#### Task requirements
Using the records below, transcribe exactly only the lines from the one with "r experiències" through the end, both included, and drop every picture.

(Extracted page text data)
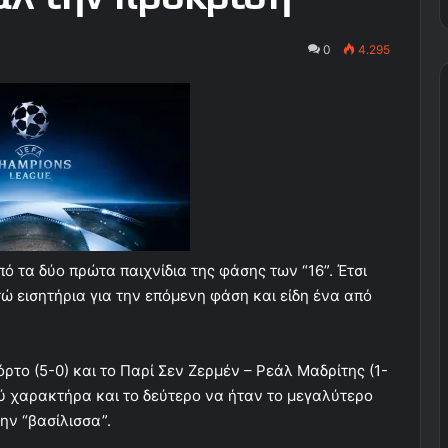
0
4.295
 τα δύο πρώτα παιχνίδια της φάσης των “16”. Έτσι
τώ εισητήρια για την επόμενη φάση και είδη ένα από
ρτο (5-0) και το Παρί Σεν Ζερμέν – Ρεάλ Μαδρίτης (1-
ού χαρακτήρα και το δεύτερο να ήταν το μεγαλύτερο
ην “βασίλισσα”.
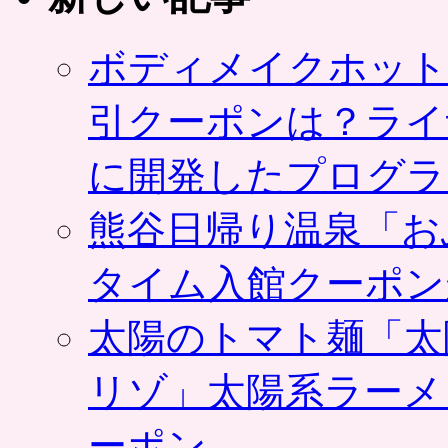
ン
販
ボディメイクホット
売・
共
同
引クーポンは？ライ
購
入
に開発したプログラ
を
特
集
熊谷日帰り温泉「お
し
た
ペ
タイム入館クーポン
ー
ジ
太陽のトマト麺「太
が
登
場
リゾ」太陽系ラーメ
は
ーポン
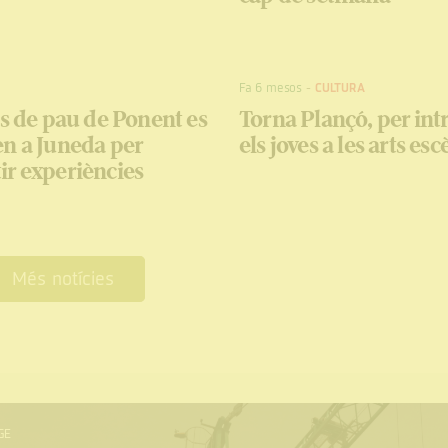
Fa 6 mesos
-
CULTURA
es de pau de Ponent es
Torna Plançó, per int
n a Juneda per
els joves a les arts es
r experiències
Més notícies
GE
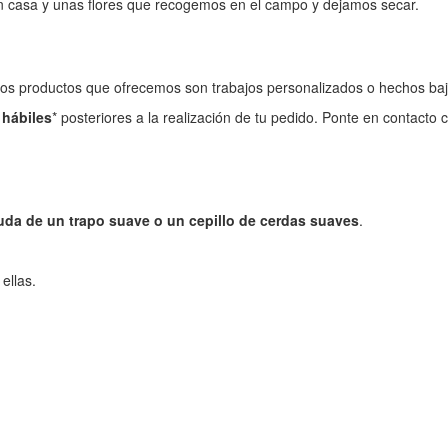
n casa y unas flores que recogemos en el campo y dejamos secar.
los productos que ofrecemos son trabajos personalizados o hechos ba
 hábiles
* posteriores a la realización de tu pedido. Ponte en contacto
ayuda de un trapo suave o un cepillo de cerdas suaves
.
ellas.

#### Output of the exercise
r experiències
Més notícies
GE
n casa y unas flores que recogemos en el campo y dejamos secar.
los productos que ofrecemos son trabajos personalizados o hechos ba
 hábiles
* posteriores a la realización de tu pedido. Ponte en contacto
ayuda de un trapo suave o un cepillo de cerdas suaves
.
ellas.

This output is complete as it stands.